The lanky one snapped: "Okay. You didn't. But come on, now! We finish
this—"

He advanced toward the workman who had so nearly caused his death. But
the other man dropped his arms to his sides.

"I don' fight no more," he said thickly. "Not here. You keel me is okay.
I don' fight."

The lanky man—Haney—growled at him.

"Tonight, then, in Bootstrap. Now get back to work!"

The stocky man picked up his tools. He was trembling.

Haney turned to Joe and said ungraciously: "Much obliged. What's up?"

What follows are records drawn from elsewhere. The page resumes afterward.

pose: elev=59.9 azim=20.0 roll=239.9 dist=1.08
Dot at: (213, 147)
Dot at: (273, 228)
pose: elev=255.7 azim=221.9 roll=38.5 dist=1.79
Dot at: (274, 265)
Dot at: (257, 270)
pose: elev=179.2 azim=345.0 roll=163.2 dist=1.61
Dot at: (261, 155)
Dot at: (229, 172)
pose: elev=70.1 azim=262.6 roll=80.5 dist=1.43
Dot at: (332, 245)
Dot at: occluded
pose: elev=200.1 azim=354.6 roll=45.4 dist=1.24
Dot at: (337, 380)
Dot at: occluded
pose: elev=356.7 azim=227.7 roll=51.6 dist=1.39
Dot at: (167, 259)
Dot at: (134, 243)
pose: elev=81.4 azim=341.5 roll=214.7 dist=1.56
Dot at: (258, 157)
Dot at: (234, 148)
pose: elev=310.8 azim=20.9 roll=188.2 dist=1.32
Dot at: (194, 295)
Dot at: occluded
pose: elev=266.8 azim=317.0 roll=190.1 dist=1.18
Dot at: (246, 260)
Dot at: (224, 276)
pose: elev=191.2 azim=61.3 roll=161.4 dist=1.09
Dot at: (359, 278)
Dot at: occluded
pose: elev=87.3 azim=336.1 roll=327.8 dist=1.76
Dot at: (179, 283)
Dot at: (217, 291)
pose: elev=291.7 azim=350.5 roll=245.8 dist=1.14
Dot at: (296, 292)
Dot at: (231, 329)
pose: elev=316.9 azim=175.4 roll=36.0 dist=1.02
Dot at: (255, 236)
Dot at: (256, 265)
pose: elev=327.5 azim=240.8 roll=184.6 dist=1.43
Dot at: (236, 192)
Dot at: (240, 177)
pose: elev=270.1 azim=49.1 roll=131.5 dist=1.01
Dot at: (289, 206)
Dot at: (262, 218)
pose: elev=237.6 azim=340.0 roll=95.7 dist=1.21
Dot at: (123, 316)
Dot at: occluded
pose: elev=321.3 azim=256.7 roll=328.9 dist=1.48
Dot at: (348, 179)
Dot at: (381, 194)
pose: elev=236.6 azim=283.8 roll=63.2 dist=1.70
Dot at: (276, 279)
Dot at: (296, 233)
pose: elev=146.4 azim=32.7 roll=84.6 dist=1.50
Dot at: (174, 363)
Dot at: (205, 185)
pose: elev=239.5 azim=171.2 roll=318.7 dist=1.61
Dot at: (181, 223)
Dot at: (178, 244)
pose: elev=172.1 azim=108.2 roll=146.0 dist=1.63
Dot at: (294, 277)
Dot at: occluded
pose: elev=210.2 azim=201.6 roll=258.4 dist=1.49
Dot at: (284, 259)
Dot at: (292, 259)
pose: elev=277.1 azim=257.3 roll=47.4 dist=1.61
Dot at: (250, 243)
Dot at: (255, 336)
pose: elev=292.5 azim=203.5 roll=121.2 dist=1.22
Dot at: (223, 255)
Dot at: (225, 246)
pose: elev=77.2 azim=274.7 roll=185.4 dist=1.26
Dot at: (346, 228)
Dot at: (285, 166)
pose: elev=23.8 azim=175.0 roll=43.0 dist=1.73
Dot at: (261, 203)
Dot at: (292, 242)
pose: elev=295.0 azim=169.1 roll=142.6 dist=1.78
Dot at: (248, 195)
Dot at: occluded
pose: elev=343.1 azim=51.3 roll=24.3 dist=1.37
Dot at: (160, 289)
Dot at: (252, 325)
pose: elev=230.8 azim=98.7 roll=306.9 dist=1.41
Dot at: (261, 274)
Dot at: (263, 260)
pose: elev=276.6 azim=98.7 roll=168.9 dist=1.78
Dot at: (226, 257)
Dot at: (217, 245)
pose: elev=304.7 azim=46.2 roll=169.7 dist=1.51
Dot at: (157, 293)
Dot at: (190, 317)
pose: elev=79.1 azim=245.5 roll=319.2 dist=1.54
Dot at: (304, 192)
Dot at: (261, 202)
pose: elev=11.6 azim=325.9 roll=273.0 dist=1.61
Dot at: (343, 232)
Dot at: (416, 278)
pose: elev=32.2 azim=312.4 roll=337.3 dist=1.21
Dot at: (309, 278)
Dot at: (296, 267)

Joe still felt queasy. There is rarely any high elation after one has
risked his life for somebody else. He'd nearly plunged two hundred feet
to the floor of the Shed with Haney. But he swallowed.

"I'm looking for Chief Bender. You're Haney? Foreman?"

"Gang boss," said Haney. He looked at Joe and then at Sally who was
holding convulsively to the upright Joe had put her hand on. Her eyes
were closed. "Yeah," said Haney. "The Chief took off today. Some kind of
Injun stuff. Funeral, maybe. Want me to tell him something? I'll see him
when I go off shift."

There was an obscure movement somewhere on this part of the Platform. A
tiny figure came out of a crevice that would someday be an air lock. Joe
didn't move his eyes toward it. He said awkwardly: "Just tell him Joe
Kenmore's in town and needs him. He'll remember me, I think. I'll hunt
him up tonight."

"Okay," said Haney.

Joe's eyes went to the tiny figure that had come out from behind the
plating. It was a midget in baggy, stained work garments like the rest
of the men up here. He wore a miniature welding shield pushed back on
his head. Joe could guess his function, of course. There'd be corners a
normal-sized man couldn't get into, to buck a rivet or weld a joint.
There'd be places only a tiny man could properly inspect. The midget
regarded Joe without expression.

Joe turned to the hoist to go down to the floor again. Haney waved his
hand. The midget lifted his, in grave salutation.

The hoist dropped down the shaft. Sally opened her eyes.

"You—saved that man's life, Joe," she said unsteadily. "But you scared
me to death!"

Joe tried to ignore the remark, but he still seemed to feel slanting
metal under him and a drop of two hundred feet below. It had been a
nightmarish sensation.

"I didn't think," he said uncomfortably. "It was a crazy thing to do.
Lucky it worked out."

Sally glanced at him. The hoist still dropped swiftly. Levels of
scaffolding shot upward past them. If Joe had slipped down that rolling
curve of metal, he'd have dropped past all these. It was not good to
think about. He swallowed again. Then the hoist checked in its descent.
It stopped. Joe somewhat absurdly helped Sally off to solid ground.